À cette époque là, Yoweri Museveni, figure politique ougandaise grandissante et de plus en plus populaire échoue aux éléctions présidentielles de 1980. II se retire alors discrètement de la scène politique nationale sous prétexte “d’élections truquées” pour former l’Armée de Résistance Nationale, force de guérilla qui sera soutenue politiquement, économiquement et militairement par les Etats-Unis d’Amérique. Le FPR s’
y allie en 1981 pour combattre l’actuel président Obote qui entretient des campagnes xénophobes contre les Tutsis. Museveni réussit et fait part de sa reconnaissance au FPR (qui représentait alors ¼ de sa force armée) en nommant pusieurs Rwandais à des postes de hautes responsabilités. Parmi eux: Paul Kagame, qui est promu en grade et devient directeur adjoint des services de renseignement militaires de l’armée Ougandaise. L’omniprésence de Rwandais à de tels postes suscite des critiques dans le pays et les officiers Ougandais font pression sur Museveni pour que ceux-ci abandonnent leurs fonctions. Certains seront même contraints à quitter le pays, ce qui amène le FPR a vouloir reprendre la gouvernance Rwandaise grâce à sa nouvelle force armée: l’Armée Patriotique Rwandaise (APR).

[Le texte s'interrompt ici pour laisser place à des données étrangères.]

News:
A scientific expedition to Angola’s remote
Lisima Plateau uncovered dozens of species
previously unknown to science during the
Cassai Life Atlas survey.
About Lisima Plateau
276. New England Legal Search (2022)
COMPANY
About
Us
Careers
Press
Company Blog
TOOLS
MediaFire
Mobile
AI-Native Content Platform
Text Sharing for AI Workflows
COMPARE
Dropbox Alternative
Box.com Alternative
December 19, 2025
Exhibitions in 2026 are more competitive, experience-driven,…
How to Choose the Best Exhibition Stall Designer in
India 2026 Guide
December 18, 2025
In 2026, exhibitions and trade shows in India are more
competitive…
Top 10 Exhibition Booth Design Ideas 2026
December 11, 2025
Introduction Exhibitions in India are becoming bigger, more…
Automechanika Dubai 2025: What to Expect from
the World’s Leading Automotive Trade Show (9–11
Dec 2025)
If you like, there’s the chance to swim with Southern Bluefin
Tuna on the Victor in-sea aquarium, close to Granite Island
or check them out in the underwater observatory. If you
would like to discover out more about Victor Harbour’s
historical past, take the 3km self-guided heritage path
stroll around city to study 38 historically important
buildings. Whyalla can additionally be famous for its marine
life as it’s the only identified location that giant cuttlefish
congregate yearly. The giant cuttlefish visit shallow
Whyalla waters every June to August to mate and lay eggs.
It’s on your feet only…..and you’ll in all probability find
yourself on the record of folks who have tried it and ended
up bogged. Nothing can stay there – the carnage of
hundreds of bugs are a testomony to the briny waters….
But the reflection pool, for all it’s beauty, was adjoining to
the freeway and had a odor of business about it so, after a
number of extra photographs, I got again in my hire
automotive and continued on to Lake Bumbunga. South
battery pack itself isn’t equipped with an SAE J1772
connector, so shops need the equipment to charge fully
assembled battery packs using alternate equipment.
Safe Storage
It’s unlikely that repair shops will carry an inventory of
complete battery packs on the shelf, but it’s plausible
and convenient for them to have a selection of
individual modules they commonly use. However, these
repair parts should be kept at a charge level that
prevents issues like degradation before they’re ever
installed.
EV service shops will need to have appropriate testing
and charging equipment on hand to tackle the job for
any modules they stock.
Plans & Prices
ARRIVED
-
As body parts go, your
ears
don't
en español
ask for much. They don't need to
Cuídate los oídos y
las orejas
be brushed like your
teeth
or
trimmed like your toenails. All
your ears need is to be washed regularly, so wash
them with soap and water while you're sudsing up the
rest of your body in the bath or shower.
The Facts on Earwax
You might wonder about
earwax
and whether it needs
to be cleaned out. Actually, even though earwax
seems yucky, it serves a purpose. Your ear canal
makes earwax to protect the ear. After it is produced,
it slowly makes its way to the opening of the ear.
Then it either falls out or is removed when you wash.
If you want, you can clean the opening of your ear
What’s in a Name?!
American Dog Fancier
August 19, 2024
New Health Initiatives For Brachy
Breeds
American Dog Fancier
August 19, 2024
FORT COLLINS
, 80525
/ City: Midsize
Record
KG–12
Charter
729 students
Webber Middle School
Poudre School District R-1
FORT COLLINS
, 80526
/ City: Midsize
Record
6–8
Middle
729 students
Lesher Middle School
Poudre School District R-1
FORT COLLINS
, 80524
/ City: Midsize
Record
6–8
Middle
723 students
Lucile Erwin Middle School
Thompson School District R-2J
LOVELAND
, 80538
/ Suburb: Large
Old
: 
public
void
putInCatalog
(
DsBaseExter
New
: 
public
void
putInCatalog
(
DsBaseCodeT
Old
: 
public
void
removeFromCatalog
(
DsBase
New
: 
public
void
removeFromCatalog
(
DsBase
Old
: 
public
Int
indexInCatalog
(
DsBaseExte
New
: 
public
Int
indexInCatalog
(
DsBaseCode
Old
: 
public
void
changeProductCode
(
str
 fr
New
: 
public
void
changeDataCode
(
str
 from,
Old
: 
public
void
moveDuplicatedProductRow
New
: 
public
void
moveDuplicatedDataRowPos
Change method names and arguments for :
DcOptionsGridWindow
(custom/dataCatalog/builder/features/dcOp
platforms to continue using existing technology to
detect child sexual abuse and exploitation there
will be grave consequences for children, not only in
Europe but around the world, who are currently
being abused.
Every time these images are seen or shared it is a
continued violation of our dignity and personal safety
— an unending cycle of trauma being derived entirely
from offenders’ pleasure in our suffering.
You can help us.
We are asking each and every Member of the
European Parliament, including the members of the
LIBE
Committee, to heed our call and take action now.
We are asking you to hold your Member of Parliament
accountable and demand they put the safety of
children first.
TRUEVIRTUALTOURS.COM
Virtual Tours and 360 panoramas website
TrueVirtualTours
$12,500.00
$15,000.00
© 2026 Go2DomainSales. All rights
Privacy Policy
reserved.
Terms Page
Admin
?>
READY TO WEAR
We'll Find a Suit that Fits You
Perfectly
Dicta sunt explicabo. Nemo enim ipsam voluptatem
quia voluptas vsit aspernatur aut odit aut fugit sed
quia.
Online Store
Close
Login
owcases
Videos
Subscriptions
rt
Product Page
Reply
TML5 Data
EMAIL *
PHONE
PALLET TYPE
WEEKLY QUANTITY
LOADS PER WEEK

C’est dès la première offensive (Octobre 1990) que le fondateur du FPR, Fred Rwigema, est tué. Le même mois, Paul Kagame, fort de ses onze années d’expérience militaire, rentre d’une formation militaire aux Etats-Unis pour reprendre les reines du parti. L’insistance du FPR et le viol de tous les accords de cessé le feu avec le gouvernement Rwandais déborde sur les accords d’Arusha d’Aout 1993, qui prévoient le retrait de l’armée française et l’intégration politique et militaire dans la société de tous les composants étrangers de la nation. Le 6 Avril 1994, l’avion du président rwandais Juvenal Habyarimana est abattu a son atterrissage. Une grande crise nationale s'amorce, laissant place à l'affrontement des Hutus et des Tutsis. Le conflit sera considéré plus tard comme l'un des quatre génocides reconnus par la communauté internationale. Le FPR, accusé par certains d’avoir orchestré l’assassinat, profite de l’opportunité inédite pour s’emparer du pouvoir. À son arrivée à la tête de l’état, le FPR dévoile les grandes lignes de sa gouvernance: un refus catégorique de l’ethnisme (majoritairement Hutu - Tutsi) - cause de beaucoup trop de conflits - et une politique favorable au retour des exilés, partis sous le règne de Habyarimana. Durant les 16 dernières années, le FPR - dont le chef est resté Paul Kagamé - s’est allié aux autres partis Rwandais pour assurer la gouvernance.

Aujourd’hui, malgré les nombreux reproches qui lui sont faits (plus d’infos disponibles sur le net), le parti garde ses couleurs et continue à naviguer en suivant le même cap: il poursuit ses efforts de réconciliation et s’investit plus que jamais dans le développement socio-économique favorable à une construction nationale accélérée. Tel la possibilité pour tous les sans-emplois rwandais de participer à la construction de toutes les routes et infrastructures du pays, le gouvernement veut montrer que les problèmes n’émanent plus du peuple mais que bien au contraire, en lui donnant le maximum de cartes, celui-ci est la solution d’une société au devenir riche et moderne. Impossible pour les gens se promenant dans Kigali de rester indifférents face à l’ordre et la propreté des rues qui sont nettoyées à toutes heures du jour. L’administration publique et les services sont de bonne qualité. Pour ne citer que quelques points de cette politique au service du citoyen, même dans les contrées les plus reculées du pays, les centres médicaux sont bien équipés et les médicaments ne sont pas volés par un personnel de santé dont l’absentéisme est nul. Les gens arrivent et repartent du travail aux heures annoncées par leur employeur. Aussi, la vaste majorité des citoyens (92%) possède une assurance maladie qui leur donne accès à des services d’une qualité bien supérieure à celle que les voisins peuvent espérer. En onze ans, l’espérance de vie est passée de 48 à 52 ans.

Finalement, par les temps qui courent, parmi Unité, Démocratie et Développement, le mot qui correspond le mieux au FPR semble être le dernier.